* **Document text**
--
Today, I am proud to announce that I have written a Tokio codec using rust nightly and async/await from scratch.

telnet_codec

A tokio telnet codec implementation written in rust.




Tokio is an async socket server framework that can help you get your web server up and running very quickly. One of the primary ways tokio helps developers create web servers is by giving them a framework through which to use specialized codecs. Codecs are a special way of translating streamed information into manageable chunks, or better known as "frames."

For example, he following example shows how to use the telnet codec to make an echo server.

use telnet_codec::codec::TelnetCodec;

#[tokio::main]
async fn main() -> Result<(), Box<dyn std::error::Error>> {
  let mut listener = TcpListener::bind("127.0.0.1:7000").await?;
  println!("listening on port 7000");
  loop {
    let (socket, _) = listener.accept().await?;
    tokio::spawn(async move {
      // The telnet codec has an internal buffer used for each connection.
      // This codec requires the buffer size to be specified up front (4096 bytes)
      let codec = TelnetCodec::new(4096_usize);
      let (mut sink, mut input) = codec.framed(socket).split();
      // Use the sink to write telnet events to the socket.
      // use the input to iterate over telnet events.
--
* **Collected material**
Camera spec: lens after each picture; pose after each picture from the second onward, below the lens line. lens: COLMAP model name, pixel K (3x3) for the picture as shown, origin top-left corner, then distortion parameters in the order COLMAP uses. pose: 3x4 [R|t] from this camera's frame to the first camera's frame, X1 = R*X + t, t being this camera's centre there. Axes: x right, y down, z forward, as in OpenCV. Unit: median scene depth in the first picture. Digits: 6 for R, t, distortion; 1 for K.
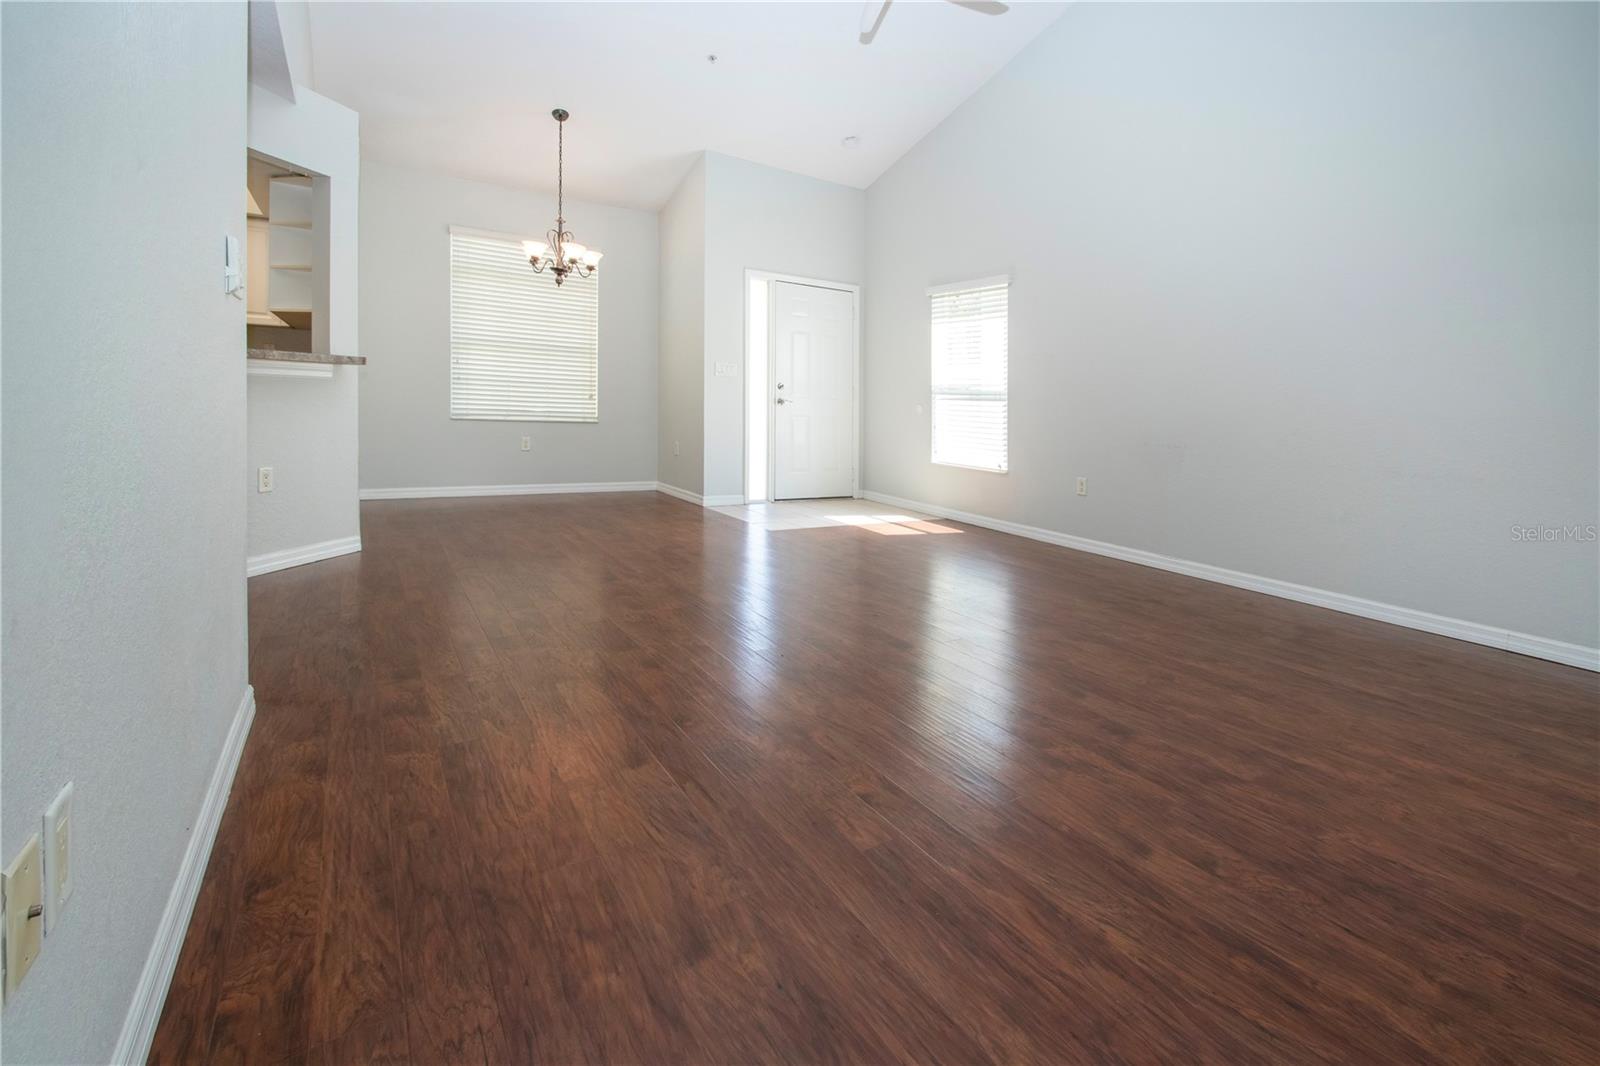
lens RADIAL K [[763.2, 0, 810.2], [0, 763.2, 399.1], [0, 0, 1]] dist [0.003159, 0.000110]
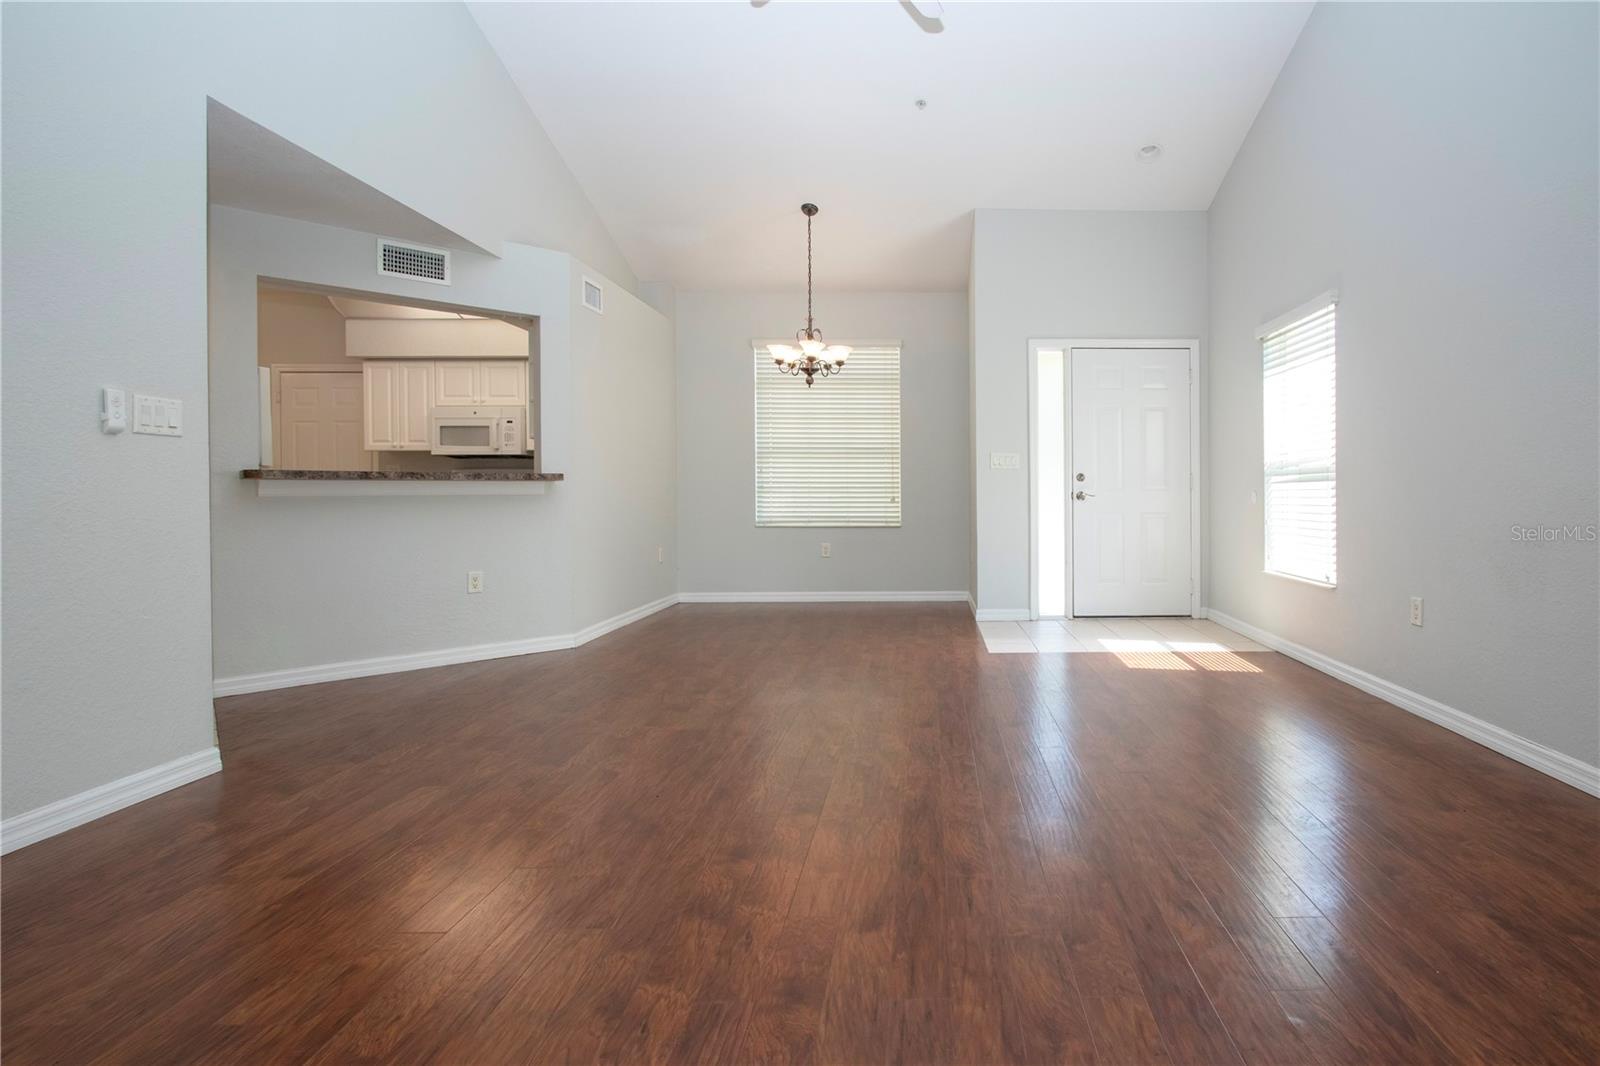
lens RADIAL K [[831.0, 0, 918.3], [0, 831.0, 507.5], [0, 0, 1]] dist [-0.010963, 0.001018]
pose [[0.837552, -0.035843, -0.545181, 0.312747], [0.039970, 0.999192, -0.004286, 0.013049], [0.544894, -0.018201, 0.838307, 0.172094]]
--
* **Exercise instructions**
1. In the telnet codec post, what buffer size does the echo server example give the codec up front?
2. Reproduce the telnet codec post from "#[tokio::main]" to "front (4096 bytes)".
3. List the text of every comment in the code example of the telnet codec post.

* **Expected responses**
1. 4096 bytes

2.
#[tokio::main]
async fn main() -> Result<(), Box<dyn std::error::Error>> {
  let mut listener = TcpListener::bind("127.0.0.1:7000").await?;
  println!("listening on port 7000");
  loop {
    let (socket, _) = listener.accept().await?;
    tokio::spawn(async move {
      // The telnet codec has an internal buffer used for each connection.
      // This codec requires the buffer size to be specified up front (4096 bytes)

3.
The telnet codec has an internal buffer used for each connection.
This codec requires the buffer size to be specified up front (4096 bytes)
Use the sink to write telnet events to the socket.
use the input to iterate over telnet events.